Keep the cash flowing
While a focus on people and products is essential to success, according to Steven the biggest restriction to the growth is access to finance. Developing good credit terms with your supplier is therefore crucial.
“Particularly in the early days, late payments and cash flow were a challenge,” said Pither. “We were importing equipment and had short credit terms from our suppliers, yet our customers were requesting long payment terms. This was a problem for us, so we worked hard on building a good relationship with our suppliers, proving ourselves as reliable and trustworthy.
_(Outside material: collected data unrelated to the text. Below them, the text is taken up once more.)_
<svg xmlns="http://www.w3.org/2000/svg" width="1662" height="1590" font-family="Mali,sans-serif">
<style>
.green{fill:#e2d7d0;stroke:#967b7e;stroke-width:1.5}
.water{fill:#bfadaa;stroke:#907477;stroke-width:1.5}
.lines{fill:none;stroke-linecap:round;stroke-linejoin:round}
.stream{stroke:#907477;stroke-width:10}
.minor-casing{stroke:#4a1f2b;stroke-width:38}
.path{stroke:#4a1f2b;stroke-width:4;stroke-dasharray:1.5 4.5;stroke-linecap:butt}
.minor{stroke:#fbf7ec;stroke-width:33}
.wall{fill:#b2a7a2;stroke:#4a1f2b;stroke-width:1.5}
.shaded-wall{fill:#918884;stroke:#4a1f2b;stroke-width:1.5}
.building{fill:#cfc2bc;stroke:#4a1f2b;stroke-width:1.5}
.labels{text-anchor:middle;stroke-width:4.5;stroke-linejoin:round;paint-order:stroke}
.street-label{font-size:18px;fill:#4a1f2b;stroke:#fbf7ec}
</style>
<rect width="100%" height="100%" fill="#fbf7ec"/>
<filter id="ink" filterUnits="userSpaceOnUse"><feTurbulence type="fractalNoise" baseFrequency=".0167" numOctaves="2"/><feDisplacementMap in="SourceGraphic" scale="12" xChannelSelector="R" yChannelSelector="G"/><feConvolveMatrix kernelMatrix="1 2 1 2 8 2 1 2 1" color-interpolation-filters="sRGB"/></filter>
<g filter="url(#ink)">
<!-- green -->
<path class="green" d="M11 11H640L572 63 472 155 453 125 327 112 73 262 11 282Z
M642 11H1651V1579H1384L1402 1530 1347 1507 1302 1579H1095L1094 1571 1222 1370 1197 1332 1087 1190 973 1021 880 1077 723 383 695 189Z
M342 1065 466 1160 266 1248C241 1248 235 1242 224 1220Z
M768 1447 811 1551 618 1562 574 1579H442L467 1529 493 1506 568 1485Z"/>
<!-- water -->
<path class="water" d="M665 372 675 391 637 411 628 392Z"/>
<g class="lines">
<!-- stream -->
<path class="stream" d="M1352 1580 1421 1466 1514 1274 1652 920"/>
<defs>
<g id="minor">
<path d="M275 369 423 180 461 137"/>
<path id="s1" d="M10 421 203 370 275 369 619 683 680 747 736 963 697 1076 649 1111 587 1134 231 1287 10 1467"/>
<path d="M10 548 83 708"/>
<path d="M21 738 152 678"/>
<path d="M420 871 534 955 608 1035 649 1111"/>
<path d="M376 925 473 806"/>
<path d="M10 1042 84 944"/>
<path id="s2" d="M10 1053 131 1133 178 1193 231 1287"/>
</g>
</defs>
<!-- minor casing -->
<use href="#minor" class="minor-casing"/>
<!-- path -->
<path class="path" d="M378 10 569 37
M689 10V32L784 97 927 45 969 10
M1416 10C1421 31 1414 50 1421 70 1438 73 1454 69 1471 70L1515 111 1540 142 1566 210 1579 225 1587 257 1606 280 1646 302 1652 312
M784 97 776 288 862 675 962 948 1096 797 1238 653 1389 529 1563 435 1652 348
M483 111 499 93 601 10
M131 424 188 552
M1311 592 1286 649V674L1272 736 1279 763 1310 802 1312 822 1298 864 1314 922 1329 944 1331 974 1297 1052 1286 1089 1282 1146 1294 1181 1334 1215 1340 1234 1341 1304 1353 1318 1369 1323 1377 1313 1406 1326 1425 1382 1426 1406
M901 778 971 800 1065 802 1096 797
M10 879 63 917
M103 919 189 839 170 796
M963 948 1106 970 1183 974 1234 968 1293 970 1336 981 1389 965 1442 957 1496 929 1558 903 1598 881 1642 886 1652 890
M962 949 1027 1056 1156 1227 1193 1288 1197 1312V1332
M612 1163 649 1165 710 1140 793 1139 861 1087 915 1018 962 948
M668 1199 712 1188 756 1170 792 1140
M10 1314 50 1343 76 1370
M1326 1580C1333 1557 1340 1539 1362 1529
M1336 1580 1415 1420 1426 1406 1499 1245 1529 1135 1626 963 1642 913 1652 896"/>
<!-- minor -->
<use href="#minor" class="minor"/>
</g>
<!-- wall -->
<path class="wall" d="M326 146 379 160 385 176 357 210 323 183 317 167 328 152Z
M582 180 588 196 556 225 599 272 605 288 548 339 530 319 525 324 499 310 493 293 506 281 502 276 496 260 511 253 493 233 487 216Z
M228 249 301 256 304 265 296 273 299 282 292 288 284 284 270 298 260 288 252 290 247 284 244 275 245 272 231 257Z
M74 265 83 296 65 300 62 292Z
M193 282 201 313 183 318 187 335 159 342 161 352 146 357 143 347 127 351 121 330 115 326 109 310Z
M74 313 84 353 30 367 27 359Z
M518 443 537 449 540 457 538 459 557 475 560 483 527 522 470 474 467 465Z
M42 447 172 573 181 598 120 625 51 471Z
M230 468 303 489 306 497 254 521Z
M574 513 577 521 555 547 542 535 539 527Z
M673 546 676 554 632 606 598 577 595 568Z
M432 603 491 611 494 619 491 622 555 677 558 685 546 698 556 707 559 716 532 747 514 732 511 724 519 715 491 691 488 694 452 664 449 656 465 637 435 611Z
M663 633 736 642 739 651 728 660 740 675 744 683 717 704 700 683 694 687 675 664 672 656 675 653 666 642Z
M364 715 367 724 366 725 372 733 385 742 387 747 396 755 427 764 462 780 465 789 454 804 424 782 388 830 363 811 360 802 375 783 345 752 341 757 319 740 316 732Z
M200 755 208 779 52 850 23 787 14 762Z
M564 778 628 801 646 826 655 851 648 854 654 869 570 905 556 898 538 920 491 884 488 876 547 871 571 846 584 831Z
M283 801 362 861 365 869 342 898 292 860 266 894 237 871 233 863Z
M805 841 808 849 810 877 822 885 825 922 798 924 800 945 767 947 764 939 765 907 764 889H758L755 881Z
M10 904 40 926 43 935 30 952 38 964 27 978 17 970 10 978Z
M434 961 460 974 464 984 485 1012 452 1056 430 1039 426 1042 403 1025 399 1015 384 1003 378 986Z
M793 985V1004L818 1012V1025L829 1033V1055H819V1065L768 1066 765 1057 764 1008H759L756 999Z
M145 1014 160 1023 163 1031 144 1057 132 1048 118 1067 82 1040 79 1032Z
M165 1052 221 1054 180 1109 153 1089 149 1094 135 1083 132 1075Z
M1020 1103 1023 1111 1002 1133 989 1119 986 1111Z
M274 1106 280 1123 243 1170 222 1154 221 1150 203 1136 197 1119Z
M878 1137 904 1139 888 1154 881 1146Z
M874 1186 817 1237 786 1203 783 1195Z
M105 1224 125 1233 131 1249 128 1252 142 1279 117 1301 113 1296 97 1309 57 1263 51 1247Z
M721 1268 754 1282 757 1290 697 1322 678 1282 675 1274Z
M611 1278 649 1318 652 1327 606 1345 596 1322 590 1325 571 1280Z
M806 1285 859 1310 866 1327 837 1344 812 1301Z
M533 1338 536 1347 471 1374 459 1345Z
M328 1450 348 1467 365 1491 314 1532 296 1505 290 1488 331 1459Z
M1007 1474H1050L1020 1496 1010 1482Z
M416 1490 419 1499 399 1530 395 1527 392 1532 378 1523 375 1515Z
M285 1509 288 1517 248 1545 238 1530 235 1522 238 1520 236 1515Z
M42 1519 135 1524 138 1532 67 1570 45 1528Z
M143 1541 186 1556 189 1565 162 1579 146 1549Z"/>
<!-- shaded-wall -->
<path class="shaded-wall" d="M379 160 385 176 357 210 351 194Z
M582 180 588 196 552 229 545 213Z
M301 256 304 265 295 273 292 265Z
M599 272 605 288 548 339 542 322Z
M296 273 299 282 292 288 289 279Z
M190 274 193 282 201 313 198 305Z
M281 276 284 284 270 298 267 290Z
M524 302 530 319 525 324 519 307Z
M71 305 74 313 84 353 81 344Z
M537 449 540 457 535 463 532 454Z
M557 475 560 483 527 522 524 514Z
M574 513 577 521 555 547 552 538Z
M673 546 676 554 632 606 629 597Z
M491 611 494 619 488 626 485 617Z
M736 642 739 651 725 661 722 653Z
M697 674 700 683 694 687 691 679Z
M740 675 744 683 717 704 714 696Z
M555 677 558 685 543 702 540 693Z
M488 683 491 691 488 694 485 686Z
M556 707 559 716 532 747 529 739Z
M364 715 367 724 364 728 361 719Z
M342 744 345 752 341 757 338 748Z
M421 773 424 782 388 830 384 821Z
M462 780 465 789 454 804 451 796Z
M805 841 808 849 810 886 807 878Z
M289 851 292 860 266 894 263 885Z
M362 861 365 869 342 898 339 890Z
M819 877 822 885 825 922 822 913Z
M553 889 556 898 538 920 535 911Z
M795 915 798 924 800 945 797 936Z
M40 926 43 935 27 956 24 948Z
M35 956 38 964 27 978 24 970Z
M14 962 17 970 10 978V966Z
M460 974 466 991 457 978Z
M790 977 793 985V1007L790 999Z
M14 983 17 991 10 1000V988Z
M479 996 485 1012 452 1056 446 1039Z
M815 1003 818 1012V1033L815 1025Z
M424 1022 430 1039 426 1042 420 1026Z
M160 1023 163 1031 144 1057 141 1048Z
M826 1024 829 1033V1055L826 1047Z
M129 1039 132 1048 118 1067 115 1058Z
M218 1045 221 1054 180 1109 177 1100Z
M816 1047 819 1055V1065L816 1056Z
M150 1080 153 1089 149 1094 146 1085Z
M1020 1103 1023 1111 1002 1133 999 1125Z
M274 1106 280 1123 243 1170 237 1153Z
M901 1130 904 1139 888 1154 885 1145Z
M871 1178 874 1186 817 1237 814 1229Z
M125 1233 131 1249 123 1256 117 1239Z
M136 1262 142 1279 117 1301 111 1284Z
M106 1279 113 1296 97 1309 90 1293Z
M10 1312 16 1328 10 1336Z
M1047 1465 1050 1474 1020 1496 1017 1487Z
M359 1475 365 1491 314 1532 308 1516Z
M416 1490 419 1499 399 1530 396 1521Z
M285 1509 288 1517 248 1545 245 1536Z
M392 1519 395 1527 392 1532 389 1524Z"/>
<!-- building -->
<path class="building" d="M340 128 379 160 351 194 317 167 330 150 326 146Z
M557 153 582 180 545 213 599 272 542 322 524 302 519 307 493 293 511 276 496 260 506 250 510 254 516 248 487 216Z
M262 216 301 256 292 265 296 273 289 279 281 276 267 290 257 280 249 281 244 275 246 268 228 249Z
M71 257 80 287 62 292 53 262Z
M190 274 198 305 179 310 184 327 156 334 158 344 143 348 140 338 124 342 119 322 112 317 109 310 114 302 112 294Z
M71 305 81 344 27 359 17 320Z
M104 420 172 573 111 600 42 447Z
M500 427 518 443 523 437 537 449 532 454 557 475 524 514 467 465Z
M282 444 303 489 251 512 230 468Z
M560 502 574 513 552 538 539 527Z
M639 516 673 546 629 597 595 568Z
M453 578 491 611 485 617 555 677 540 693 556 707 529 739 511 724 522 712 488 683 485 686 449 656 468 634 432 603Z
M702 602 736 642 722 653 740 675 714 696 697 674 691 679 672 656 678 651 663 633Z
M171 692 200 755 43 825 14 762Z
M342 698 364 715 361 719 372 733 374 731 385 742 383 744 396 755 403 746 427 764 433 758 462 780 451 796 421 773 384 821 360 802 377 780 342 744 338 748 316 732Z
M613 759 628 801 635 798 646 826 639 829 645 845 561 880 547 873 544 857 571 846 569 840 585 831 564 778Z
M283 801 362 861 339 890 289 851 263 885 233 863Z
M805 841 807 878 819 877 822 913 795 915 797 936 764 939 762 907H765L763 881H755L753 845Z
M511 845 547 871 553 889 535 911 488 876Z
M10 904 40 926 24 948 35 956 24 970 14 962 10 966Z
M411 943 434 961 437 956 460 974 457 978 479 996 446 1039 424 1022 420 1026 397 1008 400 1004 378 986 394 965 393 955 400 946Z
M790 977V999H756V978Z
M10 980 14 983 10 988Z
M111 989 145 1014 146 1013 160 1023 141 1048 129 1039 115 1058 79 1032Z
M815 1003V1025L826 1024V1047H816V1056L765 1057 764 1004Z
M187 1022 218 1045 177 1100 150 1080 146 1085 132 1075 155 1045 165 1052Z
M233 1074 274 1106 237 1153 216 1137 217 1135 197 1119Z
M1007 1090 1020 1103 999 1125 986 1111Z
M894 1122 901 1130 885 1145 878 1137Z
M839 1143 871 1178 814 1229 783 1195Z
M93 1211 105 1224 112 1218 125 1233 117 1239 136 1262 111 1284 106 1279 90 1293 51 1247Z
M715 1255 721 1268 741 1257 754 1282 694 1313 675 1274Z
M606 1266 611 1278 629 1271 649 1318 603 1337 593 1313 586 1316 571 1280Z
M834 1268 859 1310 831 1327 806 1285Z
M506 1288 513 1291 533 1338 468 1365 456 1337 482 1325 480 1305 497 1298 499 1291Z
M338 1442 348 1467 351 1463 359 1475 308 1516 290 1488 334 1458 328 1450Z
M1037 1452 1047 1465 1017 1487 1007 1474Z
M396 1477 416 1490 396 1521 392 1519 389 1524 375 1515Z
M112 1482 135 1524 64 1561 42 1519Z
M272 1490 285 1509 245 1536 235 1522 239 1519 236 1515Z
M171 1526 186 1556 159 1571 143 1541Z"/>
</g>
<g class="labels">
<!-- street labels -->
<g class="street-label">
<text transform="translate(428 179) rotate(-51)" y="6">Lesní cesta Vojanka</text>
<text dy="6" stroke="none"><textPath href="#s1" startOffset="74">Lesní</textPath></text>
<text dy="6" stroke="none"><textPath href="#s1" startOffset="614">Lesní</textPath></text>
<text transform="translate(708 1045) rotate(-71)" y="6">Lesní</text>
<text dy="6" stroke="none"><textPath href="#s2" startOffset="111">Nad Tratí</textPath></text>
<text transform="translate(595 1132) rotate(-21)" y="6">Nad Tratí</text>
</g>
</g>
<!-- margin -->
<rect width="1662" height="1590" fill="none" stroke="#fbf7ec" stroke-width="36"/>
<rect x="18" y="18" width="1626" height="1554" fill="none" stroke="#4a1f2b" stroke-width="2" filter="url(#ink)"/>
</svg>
Over time, they extended our credit terms from 30 to 60 days, eventually increasing it to 90 days. The importance of this cannot be underestimated; you can have great products and a great team, but if you haven’t got cash, you’re in a dangerous position.”
Plan for the future
Finally, no business ever became successful by standing still. Despite HRS’ significant recent growth, Steven is still driving the company forward with plans for a testing facility in Spain, new process solutions, innovative prototypes, and an expanded core range of heat exchanger products.
HRS is also planning to offer a subscription to its software system, which will enable engineers to model different applications. The company hopes it will generate increased sales, as well as allowing them to spot trends by tracking what people are modelling.
And HRS’ international plans aren’t finished yet, either; Pither is focussing on developing business further in Australia and New Zealand, as well as in Russia and Latin America. But as the company has a five-year plan to increase sales more than $100 million, could he be tempted to branch out even further? “We’ve got no immediate plans to open any more international offices,” he said. “However, there are still some territories which appeal to me, such as China, Africa, and the Middle East. So, never say never.”